Last Friday, the U.S. Court of Appeals for the Fourth Circuit affirmed the dismissal of a False Claims Act (“FCA”) case brought against Omnicare.1 United States ex rel. Rostholder v. Omnicare, Inc., No. 12-2431, 2014 WL 661351 (4th Cir. Feb. 21, 2014) (a copy of the court of appeals' opinion can be found here.) In a published decision, the Fourth Circuit rejected Relator Barry Rostholder’s claim that Omnicare violated the FCA when it sought government reimbursement for drugs that it allegedly packaged in violation of the Food and Drug Administration's (“FDA”) Current Good Manufacturing Practices regulations (“cGMP”). Concluding that government reimbursement for drugs is not tied to compliance with cGMP regulations, the court of appeals rejected Rostholder’s assertion that cGMP violations alone can give rise to FCA liability. In so holding, the Fourth Circuit’s decision is in keeping with that court’s faithful adherence to the FCA’s statutory elements, and its refusal to allow regulatory violations to be transformed into a fraud case under the FCA.
Rostholder was a former employee of Heartland Repack Services LLC (“Heartland Repack”), a facility owned and operated by Omnicare. Heartland Repack, an operation that repackaged drugs into convenient units for patient use, was housed in the same building as Heartland Healthcare Services (“Heartland Pharmacy”), a dispensing pharmacy. In his FCA suit against Omnicare, Rostholder alleged that Heartland Repack's repackaging of non-penicillin drugs violated certain packaging cGMPs because penicillin drugs were handled by Heartland Pharmacy in the same building.
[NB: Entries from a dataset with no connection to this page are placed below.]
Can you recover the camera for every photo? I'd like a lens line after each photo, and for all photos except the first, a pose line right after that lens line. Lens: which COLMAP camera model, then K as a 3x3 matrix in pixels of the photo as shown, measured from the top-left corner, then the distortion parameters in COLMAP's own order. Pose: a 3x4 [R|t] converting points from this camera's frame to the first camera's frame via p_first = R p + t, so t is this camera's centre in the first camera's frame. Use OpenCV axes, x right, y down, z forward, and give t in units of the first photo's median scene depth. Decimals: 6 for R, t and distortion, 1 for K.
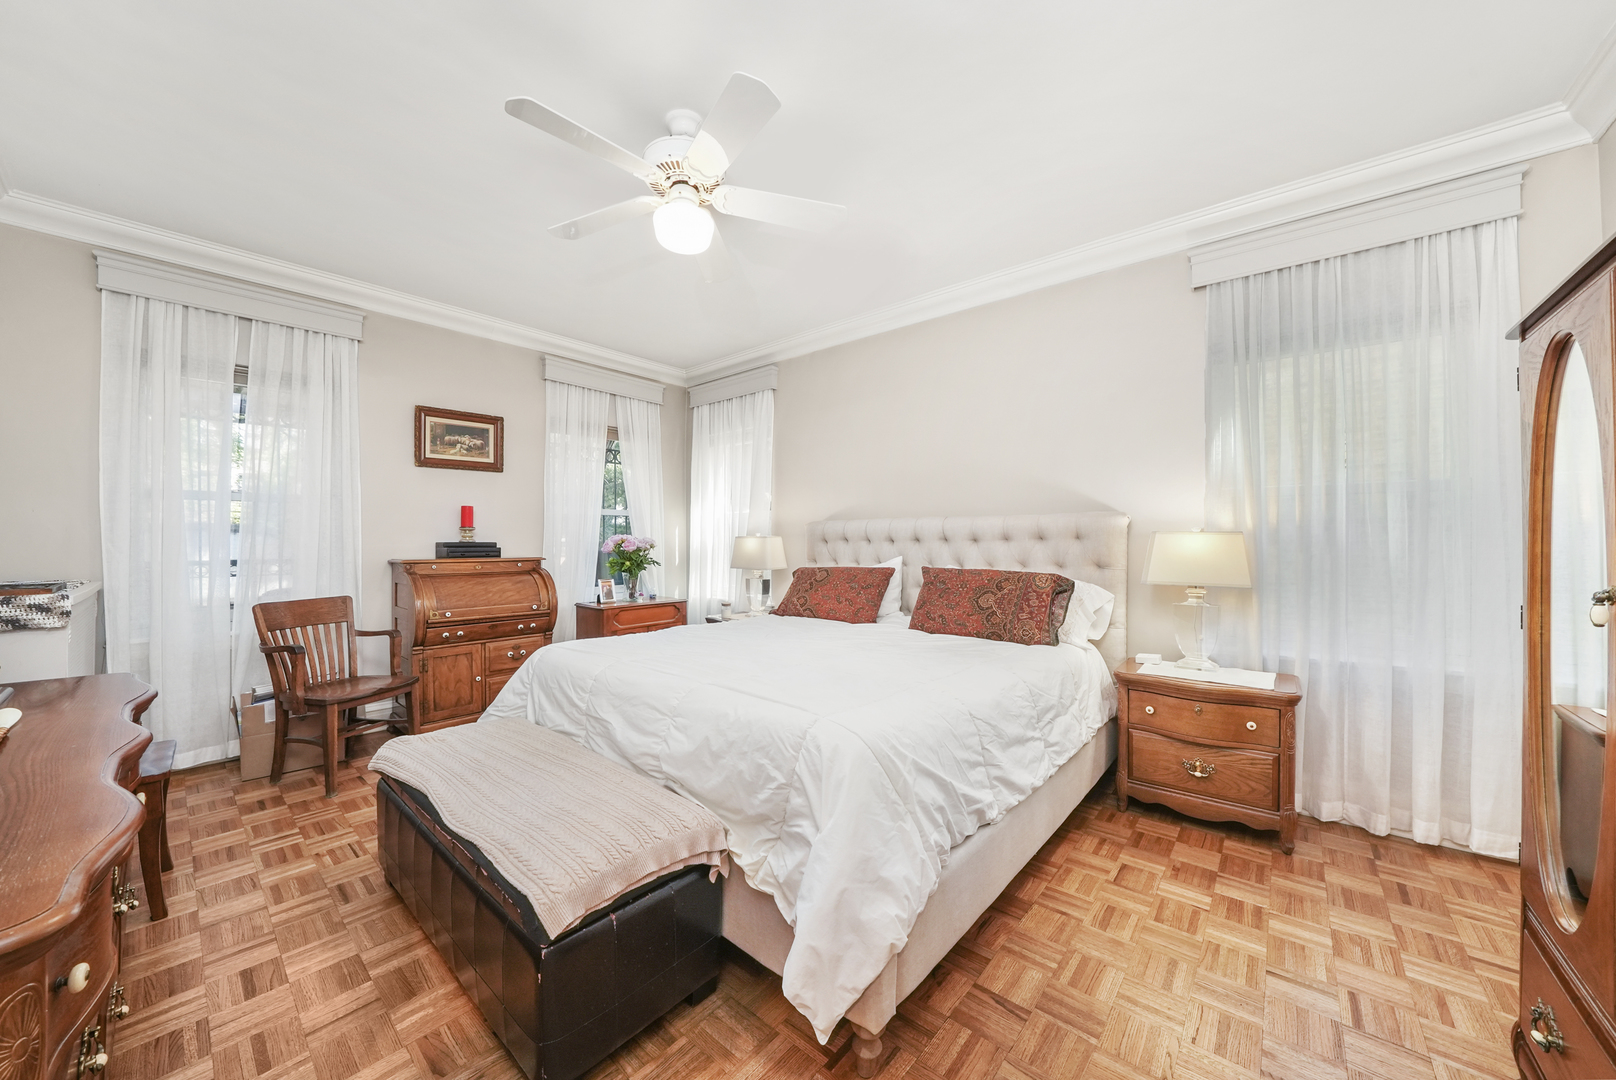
lens RADIAL K [[539.6, 0, 808.0], [0, 539.6, 540.0], [0, 0, 1]] dist [-0.057153, 0.000056]
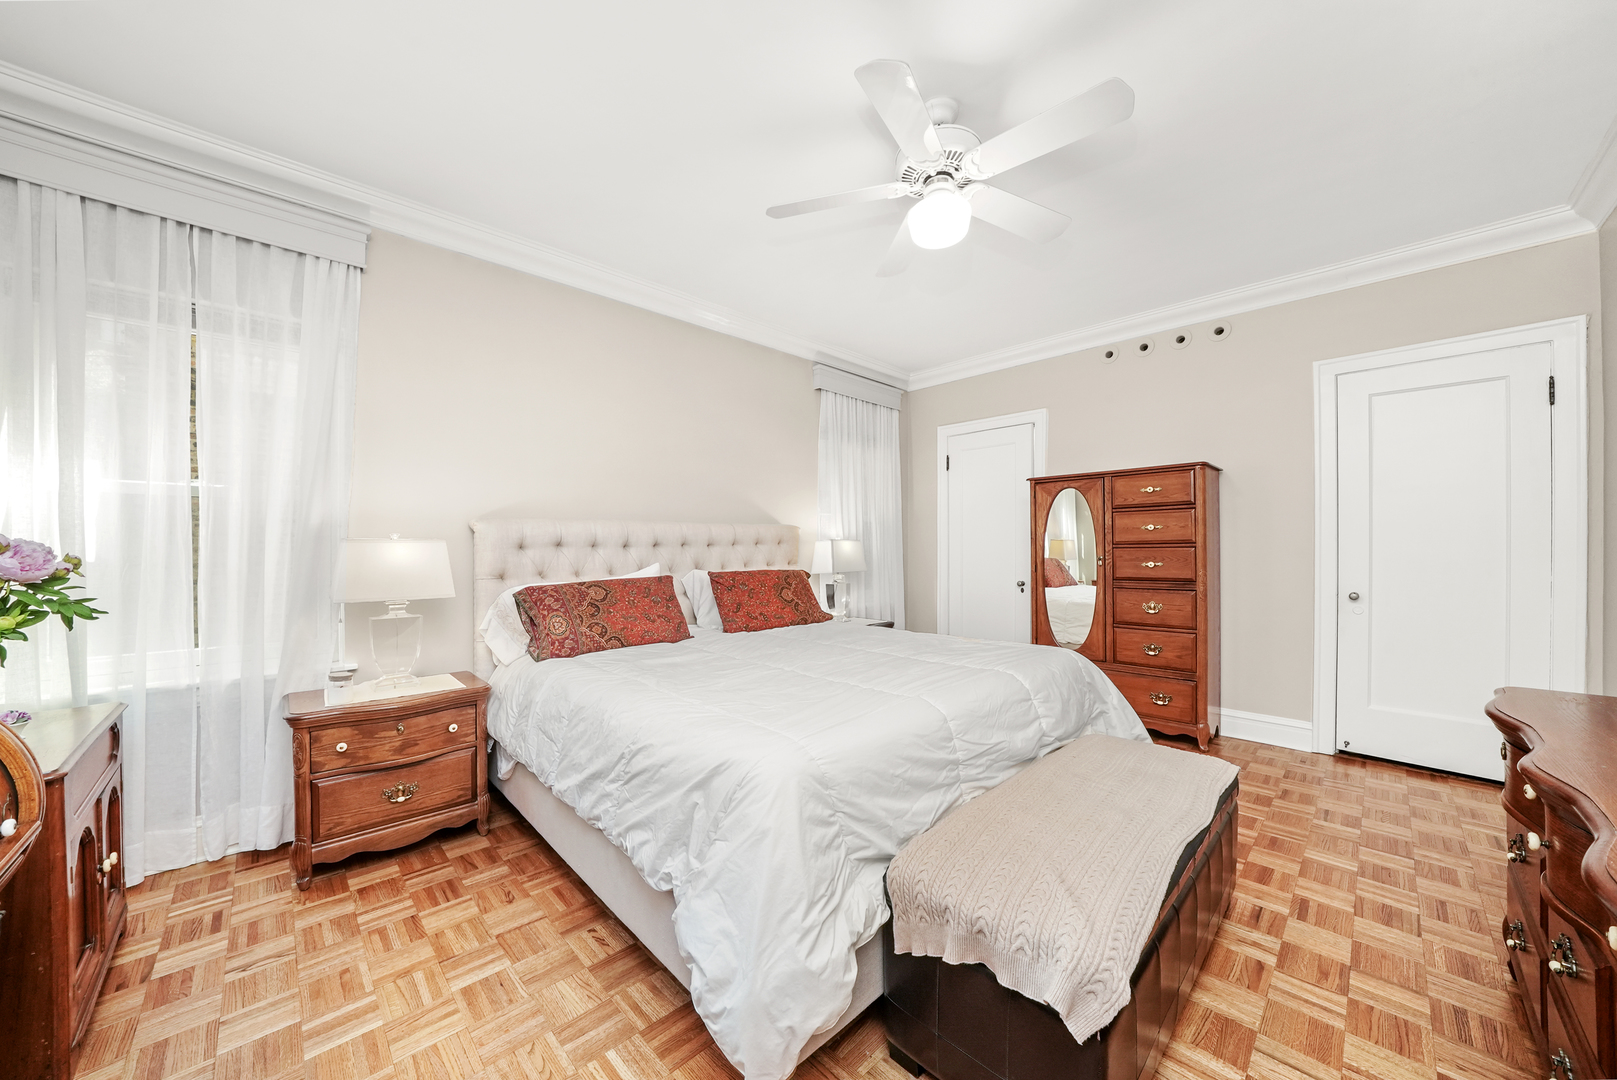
lens RADIAL K [[563.6, 0, 809.6], [0, 563.6, 541.8], [0, 0, 1]] dist [-0.021733, 0.000288]
pose [[0.120228, 0.009400, 0.992702, -0.734069], [0.005540, 0.999933, -0.010139, 0.004398], [-0.992731, 0.006718, 0.120168, 0.627524]]
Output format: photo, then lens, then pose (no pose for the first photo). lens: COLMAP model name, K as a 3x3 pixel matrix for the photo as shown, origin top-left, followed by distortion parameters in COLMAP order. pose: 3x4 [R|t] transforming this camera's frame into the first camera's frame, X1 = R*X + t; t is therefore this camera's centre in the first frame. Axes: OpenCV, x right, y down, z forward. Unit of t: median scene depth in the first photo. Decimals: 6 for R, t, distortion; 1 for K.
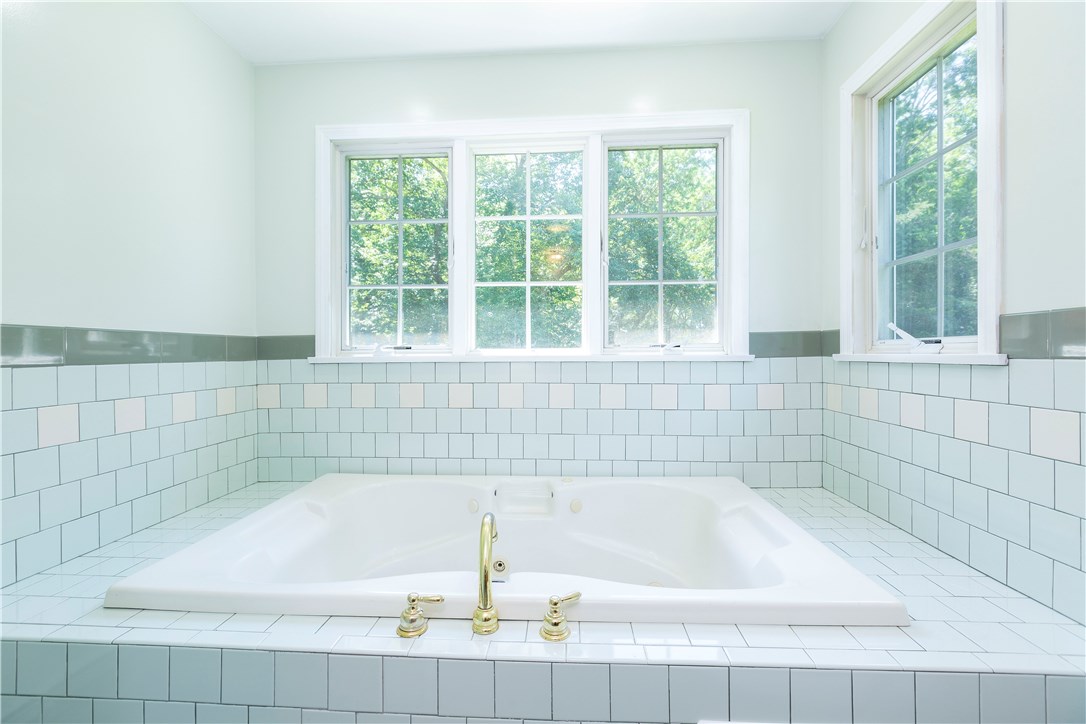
lens RADIAL K [[482.8, 0, 543.3], [0, 482.8, 357.6], [0, 0, 1]] dist [-0.003582, 0.000755]
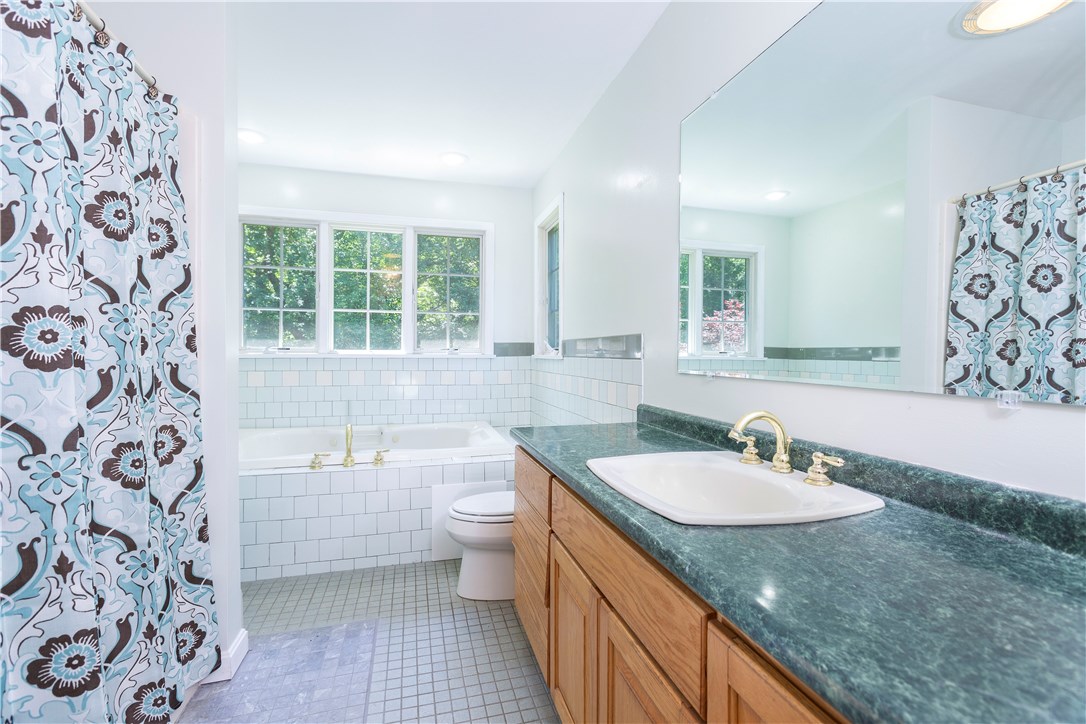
lens RADIAL K [[482.8, 0, 539.0], [0, 482.8, 359.8], [0, 0, 1]] dist [-0.003582, 0.000755]
pose [[0.952321, 0.005778, 0.305042, 0.022943], [-0.006087, 0.999981, 0.000061, 0.010885], [-0.305036, -0.001915, 0.952339, -0.773392]]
According to Rostholder, these regulatory violations rendered the drugs at issue presumptively adulterated, and therefore ineligible for reimbursement under government programs such as Medicare and Medicaid. Omnicare’s claims for reimbursement for those drugs, Rostholder claimed, were therefore false under the FCA.
The U.S. District Court for the District of Maryland granted Omnicare’s motion to dismiss Rostholder’s complaint, holding that Rostholder’s allegations of cGMP violations were insufficient to state an FCA claim because he had failed to allege that Omnicare made a false statement or engaged in any fraudulent conduct. See United States ex rel.Rostholder v. Omnicare, Inc., No. CCB-07-1283, 2012 WL 3399789 (D. Md. Aug. 14, 2012) (a copy of the district court's opinion can be found here).
The Fourth Circuit affirmed. Hewing to its FCA precedents, the court of appeals pointed out that the alleged cGMP violations—even if they were material to the government’s decision to pay for the drugs at issue—were not enough to make out an FCA claim because Rostholder also had to allege a false statement or course of conduct. On that score, after carefully analyzing the statutes and regulations governing cGMPs and government reimbursement for drugs, the court concluded that because compliance with the cGMPs was not required for drug reimbursement by Medicare and Medicaid, Omnicare could not be held liable under the FCA because it had not made a false claim—it had not asked for reimbursement for drugs that were ineligible for reimbursement. The court went a step further and also ruled that Omnicare lacked the required scienter to be liable under the FCA because it did not seek payment for drugs that it knew or should have known were not eligible for reimbursement.
Of equal significance was the Fourth Circuit’s policy discussion of efforts such as Rostholder’s to turn regulatory violations into FCA violations. The court stressed that accepting Rostholder’s regulatory violation-based theory of FCA liability would improperly “sanction use of the FCA as a sweeping mechanism to promote regulatory compliance”—an outcome that the Fourth Circuit and its sister circuits have repeatedly rejected. It reasoned that when an agency, such as the FDA in this case, has broad powers to enforce its own regulations, allowing FCA liability based on regulatory non-compliance could “short-circuit the very remedial process the Government has established to address non-compliance with those regulations.”
The Fourth Circuit’s decision in Rostholder has important repercussions for the pharmaceutical industry and FCA jurisprudence more broadly. It signals that the court of appeals will carefully review statutes and regulations when relators attempt to use violations of those statutes and regulations to make out an FCA claim, and will rigorously enforce the FCA’s statutory requirements. Likewise, it represents yet another circuit precedent emphatically rejecting attempts to equate regulatory violations with FCA liability, and respecting the role of government agencies in ensuring regulatory compliance. More narrowly—but no less notably—the Fourth Circuit’s decision establishes that once a drug has been approved by the FDA and thus qualifies for reimbursement under the Medicare and Medicaid statutes, a reimbursement request for that drug cannot constitute a false claim under the FCA on the sole basis that the drug was processed in violation of the cGMPs.